We all want to be the partner that is cool with everything and anything in the bedroom, but that only goes so far. Everyone has boundaries; even the most libertine of people can find a point where they will not cross. Oddly, people with the rarest and most outlying sexual desires don’t tread into the realm of ordinary. It is wonderful to stay open and non-judgmental, but not to our own demise. He has crossed that boundary for you and staying there is not healthy for your relationship.
It could be time to really examine your relationship and discuss what the expectations are. If you both are not agreeing on what you want and expect from each other in all aspects of your relationship it might be time to start talking about going separate ways. You both deserve to be happy in every part of your relationship. You are not overreacting.
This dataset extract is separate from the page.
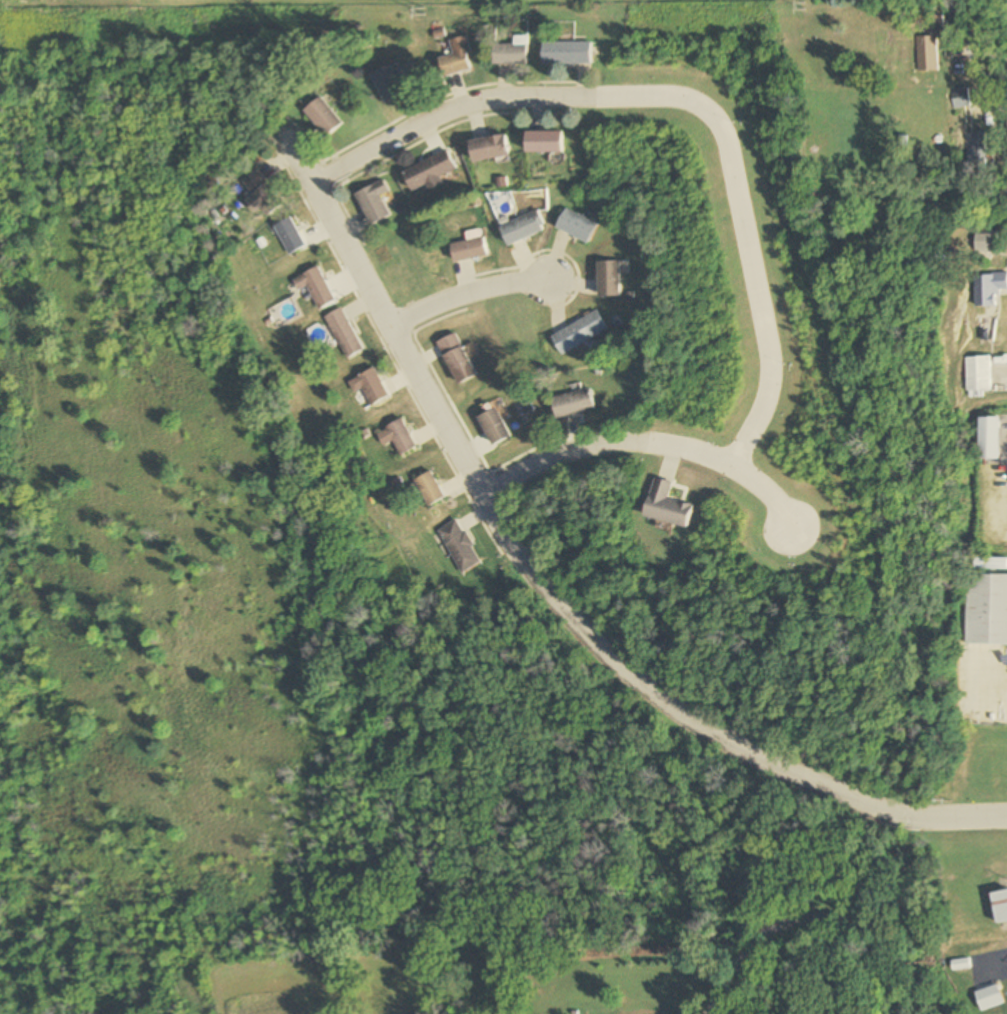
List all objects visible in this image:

You have wants and needs in your relationship and as an adult you have a right to be with someone that provides your wants and needs.
Start looking at your past relationships. Have you found yourself in this sort of position before? Are you often feeling unheard and uncared for in your relationships? If you were to define the perfect girlfriend, what would that be? Seriously, make a list right now. What is the perfect girlfriend to you? Who is the perfect girlfriend? Are you following some archetype in your head that leads you toward a place that makes you unhappy?
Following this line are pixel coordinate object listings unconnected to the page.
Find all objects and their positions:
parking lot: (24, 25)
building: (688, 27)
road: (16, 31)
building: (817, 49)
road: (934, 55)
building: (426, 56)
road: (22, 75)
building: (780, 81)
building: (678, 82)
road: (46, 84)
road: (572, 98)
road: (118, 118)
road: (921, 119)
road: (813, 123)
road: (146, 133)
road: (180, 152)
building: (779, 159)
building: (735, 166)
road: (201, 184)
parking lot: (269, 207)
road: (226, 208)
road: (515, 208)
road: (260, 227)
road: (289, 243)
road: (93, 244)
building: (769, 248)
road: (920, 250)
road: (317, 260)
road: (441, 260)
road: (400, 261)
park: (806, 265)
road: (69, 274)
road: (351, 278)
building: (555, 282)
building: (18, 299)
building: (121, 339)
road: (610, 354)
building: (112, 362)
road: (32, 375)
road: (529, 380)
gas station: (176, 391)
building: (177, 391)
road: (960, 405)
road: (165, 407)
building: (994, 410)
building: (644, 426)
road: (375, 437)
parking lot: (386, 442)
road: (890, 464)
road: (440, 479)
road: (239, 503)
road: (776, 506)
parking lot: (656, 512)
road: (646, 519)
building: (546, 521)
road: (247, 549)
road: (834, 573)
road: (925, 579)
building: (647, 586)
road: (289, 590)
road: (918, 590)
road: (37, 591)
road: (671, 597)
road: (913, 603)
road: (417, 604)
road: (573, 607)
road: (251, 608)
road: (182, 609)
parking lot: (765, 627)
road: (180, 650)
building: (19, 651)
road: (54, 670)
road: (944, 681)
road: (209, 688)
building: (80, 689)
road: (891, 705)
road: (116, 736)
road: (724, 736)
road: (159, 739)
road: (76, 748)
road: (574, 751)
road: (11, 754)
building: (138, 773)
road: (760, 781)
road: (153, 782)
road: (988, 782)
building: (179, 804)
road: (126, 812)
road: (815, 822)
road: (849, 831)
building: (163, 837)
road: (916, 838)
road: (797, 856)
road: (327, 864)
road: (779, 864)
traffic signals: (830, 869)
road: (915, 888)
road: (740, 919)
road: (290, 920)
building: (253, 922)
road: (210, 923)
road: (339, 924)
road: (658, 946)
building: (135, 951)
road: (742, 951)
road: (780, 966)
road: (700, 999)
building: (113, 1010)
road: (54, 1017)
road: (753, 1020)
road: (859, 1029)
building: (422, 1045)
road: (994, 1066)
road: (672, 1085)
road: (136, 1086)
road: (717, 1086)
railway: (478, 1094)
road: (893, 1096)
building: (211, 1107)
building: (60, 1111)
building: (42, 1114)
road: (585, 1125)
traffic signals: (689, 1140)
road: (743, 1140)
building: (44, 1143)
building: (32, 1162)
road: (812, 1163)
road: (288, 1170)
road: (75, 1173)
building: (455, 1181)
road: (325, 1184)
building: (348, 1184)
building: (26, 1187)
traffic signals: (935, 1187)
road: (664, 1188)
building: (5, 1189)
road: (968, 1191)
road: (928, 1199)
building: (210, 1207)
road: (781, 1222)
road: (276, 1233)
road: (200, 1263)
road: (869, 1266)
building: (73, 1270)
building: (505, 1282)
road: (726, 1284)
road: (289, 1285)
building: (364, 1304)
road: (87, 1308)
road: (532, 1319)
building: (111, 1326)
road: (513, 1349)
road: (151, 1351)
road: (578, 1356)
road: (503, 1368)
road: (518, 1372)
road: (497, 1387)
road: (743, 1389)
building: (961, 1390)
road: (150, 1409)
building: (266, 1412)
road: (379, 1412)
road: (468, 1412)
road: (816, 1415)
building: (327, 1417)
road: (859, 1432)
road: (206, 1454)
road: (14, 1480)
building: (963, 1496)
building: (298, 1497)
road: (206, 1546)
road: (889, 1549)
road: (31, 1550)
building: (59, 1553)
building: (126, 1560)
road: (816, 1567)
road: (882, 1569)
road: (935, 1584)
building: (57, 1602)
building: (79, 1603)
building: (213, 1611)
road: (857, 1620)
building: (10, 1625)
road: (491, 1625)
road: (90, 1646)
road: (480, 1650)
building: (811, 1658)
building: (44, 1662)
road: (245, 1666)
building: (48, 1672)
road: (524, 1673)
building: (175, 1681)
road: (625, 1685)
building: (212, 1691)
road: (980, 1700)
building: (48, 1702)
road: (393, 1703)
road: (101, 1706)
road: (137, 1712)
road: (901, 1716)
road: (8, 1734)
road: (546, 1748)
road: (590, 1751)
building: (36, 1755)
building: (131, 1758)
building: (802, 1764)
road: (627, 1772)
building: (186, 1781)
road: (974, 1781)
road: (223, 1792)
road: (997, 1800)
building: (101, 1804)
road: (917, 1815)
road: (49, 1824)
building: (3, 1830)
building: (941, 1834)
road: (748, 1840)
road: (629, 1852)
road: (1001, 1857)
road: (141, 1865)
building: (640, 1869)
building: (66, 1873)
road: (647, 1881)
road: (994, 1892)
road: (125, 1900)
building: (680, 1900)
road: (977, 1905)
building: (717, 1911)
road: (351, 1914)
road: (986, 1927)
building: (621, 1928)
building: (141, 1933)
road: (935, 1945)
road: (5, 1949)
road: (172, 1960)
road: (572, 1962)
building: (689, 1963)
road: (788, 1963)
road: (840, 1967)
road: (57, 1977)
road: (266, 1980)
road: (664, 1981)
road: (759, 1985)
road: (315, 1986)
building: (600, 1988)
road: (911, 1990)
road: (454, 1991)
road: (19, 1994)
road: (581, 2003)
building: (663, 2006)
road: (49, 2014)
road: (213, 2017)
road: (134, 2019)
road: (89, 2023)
Take this as an opportunity. This is your chance to grow as a person and as a woman. You can find out more about yourself and end up in a better place; that place might or might not include your boyfriend, but in the end you have to be brave enough to get there. It will not be easy or even comfortable to tackle these things, but you owe it to yourself to do it. Just to let you know, you are going to think of the worst thing a man has ever done to you. It doesn’t matter who it was or what it was, but you are going to be thinking of it often as you examine these things. Most of us are scared of change, but do not think of it as change; you are growing and growth is always good.
So what do I think? Well, I can say that I think that you feel disrespected and unvalued in your relationship. That’s just what I think, though, and I could be very wrong. I do know that you are not overreacting to anything; you are just reacting to the symptom, not the cause. If you cannot afford counseling (there are many low cost and free counselors out there) try to really research good information on relationships and psychology. Use the internet as a resource, but steer clear of blogs and articles in casual magazines. Go to the APA (American Psychological Association) Web site or read up in the reputable journals. You will be able to find great information out there. Remember that my words are not the last words on the subject and that the best decisions made are made with the most information possible. I honestly hope that you and your boyfriend can come together and move forward in a healthy and happy way in your relationship and all aspects of your life.